Yet another Obama administration initiative was halted by the U.S. Supreme Court this week. The Clean Power Plan (CPP) was a far-reaching effort by the Environmental Protection Agency (EPA) to control greenhouse gas emissions from coal-fired power plants under the Clean Air Act (CAA). If implemented, the CPP would have closed hundreds of coal-fired plants across the country and increased the production of wind and solar power, which are significantly more expensive to produce.

The CPP was challenged in  court by energy companies, industry groups, and a coalition of 29 states, led by West Virginia. The litigants filed multiple applications for a stay, which would block the CPP from being implemented while the case proceeded.

Hitting the “pause” button

A three-judge panel on the D.C. Circuit Court of Appeals unanimously voted to deny the stay last month, and it was appealed to the Supreme Court, which, in a 5-4 ruling with the liberal Justices (Ginsburg, Breyer, Sotomayor, and Kagan) voting against, agreed to grant the stay. A stay is best understood as hitting the “pause” button, and not the final step in the litigation, but it does prevent the CPP from being implemented while the case proceeds.

This case was the first time the Supreme Court had granted a request to stay a federal regulation while it was being reviewed by a federal appeals court. As Jonathan Adler at the Washington Post noted, the ruling indicates that the Court has concerns about the EPA’s legal authority to impose the CPP, which “is based on a fairly aggressive reading of the relevant provisions of the Clean Air Act, most notably Section 111.”

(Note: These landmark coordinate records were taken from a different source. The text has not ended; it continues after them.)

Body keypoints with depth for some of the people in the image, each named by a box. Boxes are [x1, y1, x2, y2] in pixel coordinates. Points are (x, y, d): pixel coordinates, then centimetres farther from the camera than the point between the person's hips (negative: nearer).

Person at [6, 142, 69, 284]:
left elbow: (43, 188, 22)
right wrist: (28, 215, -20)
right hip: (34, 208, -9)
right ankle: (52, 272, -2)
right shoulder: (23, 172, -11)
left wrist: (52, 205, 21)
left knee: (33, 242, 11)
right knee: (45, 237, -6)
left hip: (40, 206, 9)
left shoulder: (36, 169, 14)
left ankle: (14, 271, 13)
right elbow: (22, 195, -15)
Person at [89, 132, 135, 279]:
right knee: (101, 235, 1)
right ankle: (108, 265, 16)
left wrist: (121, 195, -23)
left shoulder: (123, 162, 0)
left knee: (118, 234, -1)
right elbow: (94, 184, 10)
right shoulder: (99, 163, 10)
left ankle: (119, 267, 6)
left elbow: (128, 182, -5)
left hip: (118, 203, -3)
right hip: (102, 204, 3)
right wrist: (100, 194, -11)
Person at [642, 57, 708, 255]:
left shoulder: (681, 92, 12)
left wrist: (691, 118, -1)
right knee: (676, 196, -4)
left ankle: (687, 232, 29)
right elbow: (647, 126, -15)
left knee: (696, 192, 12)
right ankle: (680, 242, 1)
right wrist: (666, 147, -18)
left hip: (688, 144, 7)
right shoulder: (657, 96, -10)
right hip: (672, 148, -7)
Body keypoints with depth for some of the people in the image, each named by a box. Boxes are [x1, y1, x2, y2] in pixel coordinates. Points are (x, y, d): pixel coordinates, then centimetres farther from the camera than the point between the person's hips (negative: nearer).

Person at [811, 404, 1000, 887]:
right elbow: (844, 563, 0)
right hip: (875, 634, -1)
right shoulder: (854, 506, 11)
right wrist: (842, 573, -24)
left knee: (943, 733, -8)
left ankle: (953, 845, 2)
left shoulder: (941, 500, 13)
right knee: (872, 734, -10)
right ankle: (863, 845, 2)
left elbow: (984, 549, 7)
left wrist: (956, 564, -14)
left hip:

In a follow-up article at the Post, Adler described the legal challenges as attacking the EPA not just for improperly exercising their legal authority, but as arguing that the EPA lacked any authority to impose the CPP in the first place:

It is not only the most ambitious climate-related initiative undertaken by the EPA, but it also relies upon unprecedented assertions of legal authority. And, to be clear, by “unprecedented” I mean just that — without precedent. This is not the same thing as saying that a specific argument or action is unlawful or wrong, only that it raises new legal questions that courts have not had cause to answer before.

The Court’s order was extremely brief, and offered no explanation for their decision, but a plausible answer may be found in another case challenging an EPA regulation.

The EPA has “pulled this stunt several times.”

Michael Greve, a law professor at George Mason University, notes that the EPA has a history of pulling stunts like this, overstepping their legal authority and demanding that energy companies undergo “massive planning and investment decisions” to comply with burdensome regulations while the litigation wends its way through the court system.

Greve wrote a blog post citing the Michigan v. EPA case, another case dealing with the EPA’s efforts to regulate fossil-fueled power plants, and opines that the outcome in that case may have provided a persuasive argument for the states challenging the CPP.

In Michigan, the Supreme Court eventually ruled that the EPA had in fact violated the CAA and remanded the case back to the D.C. Circuit, but the regulation in question had not been stayed during the years of litigation. This allowed the EPA to argue to the D.C. Circuit that most plants were already in compliance with the regulation or nearly there. As a result, the D.C. Circuit allowed the regulation to remain in effect, even though the Supreme Court had said that it was unlawful.

Basically, the EPA was allowed to force power plants to incur substantial compliance costs — an estimated $10 billion a year — before the Court ruled the regulation was unlawful, and then they got away with it because the damage was already done.

West Virginia Attorney General Patrick Morrissey told the New York Times, “We are thrilled that the Supreme Court realized the rule’s immediate impact and froze its implementation, protecting workers and saving countless dollars as our fight against its legality continues.”

Another embarrassment for the Obama administration

The Supreme Court’s stay blocking the implementation of the CPP is the latest in a long line of court losses for Obama. As the FiveThirtyEight blog observed last June, the Obama administration has the lowest winning percentage of any president — less than 50 percent — going all the way back to Truman.

Image via FiveThirtyEight.

Past losses for the Obama administration include a number of other environmental regulations, property rights cases, labor regulations, and the DAPA executive order granting amnesty to illegal immigrants by protecting them from deportation. There have also been a number of cases where the Supreme Court ruled unanimously against Obama.

“When the administration loses significant cases in unanimous decisions and cannot even hold the votes of its own appointees — Justices Sonia Sotomayor and Elena Kagan — it is an indication that they adopted such an extreme position on the scope of federal power that even generally sympathetic judges could not even support it,” said Ilya Somin, a constitutional law professor at George Mason University.

This ruling also jeopardizes the climate change pact that the United States signed last December, because the provisions of the CPP were used by the Obama administration to prove that our country would be taking significant actions in restricting power plant emissions, and the other nations should follow suit in agreeing to limit their emissions.